I suspect the other participants in attendance were wondering why I was asking such weird questions. At the conclusion of the meeting, I had a rudimentary idea of what I was getting ready to do. I tried to visualize a game plan for the contest to have some measure of a foundation to work from in the morning.




The tournament day

I slept in until about 8 o’clock on the morning of the tournament, which is later than I normally sleep but having pre-registered and weighed in there was no need to get there early and I figured I needed as much rest as possible in anticipation of clashing with competitors who will likely be younger stronger and faster than I. Like most mornings I woke up with a stiff back neck and shoulders, a constant reminder of decades of competitive combat sports. I took a warm shower and did my stretching and breathing routine (which is proven to be tremendously helpful in maintaining mobility), got dressed, ate the continental breakfast at the hotel, and thought a little more about game planning.

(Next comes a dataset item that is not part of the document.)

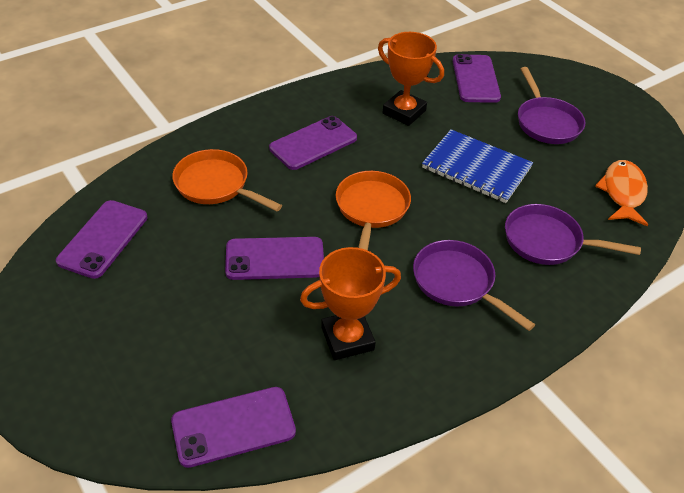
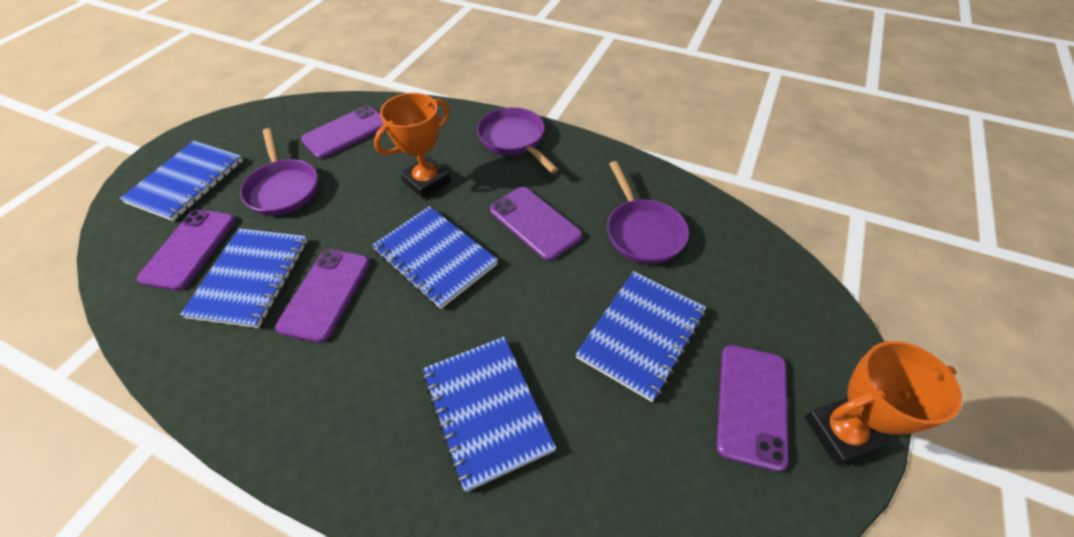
blue notebook: [422,129,533,203] = 1 -> [119,141,243,221] [180,229,307,328] [372,206,498,309] [423,337,556,492] [576,271,706,402] = 5
orange fish: [595,160,648,227] = 1 -> none = 0
orange pan: [172,149,282,211] [336,171,411,250] = 2 -> none = 0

I headed to the venue and arrive about  40 minutes early. I went in and talked with one of the referees I knew from my Judo years. Scanned the crowd again and validated my assumption that I was in fact the “old guy”. Some place along the line I may have turned into the guy I used to want before or after a hard match working my way through the bracket. I put a little tape on my feet and ankles for some additional support then cover it up with my old wrestling shoes. I probably hadn’t worn them in over 25 years, luckily, they still fit, unfortunately, it does give evidence to my wife’s argument that I’m turning into a hoarder. 


At 11:00 they had all the competitors line up on the mat and they did another quick overview of the rules and let us vote if we wanted chokes (not legal is sport Sambo at larger events), the majority wanted chokes, so they were allowed.


Some great things I learned about Sambo.


  • It’s a lot of fun!


  • It is very much like a Brazilian Jiu-Jitsu match, with pins done with the pace and intensity of wrestling (it was physically exhausting 😊 )



  • You only have one minute to finish a submission, or they will stand you up and keep the match going. 



  • Respect and sportsmanship are very important parts of the culture. 



  • Click Here to see one of my matches:




It was a great experience, and I met some great people. My only regret is I didn’t try it back when I was really a competitor. I really don’t think this wonderful sport gets the credit it deserves. I would strongly recommend any participant in Judo, Jiu-Jitsu, or wrestling give it a try. It will help polish the edges between the three sports and help make any combat athlete more well-rounded.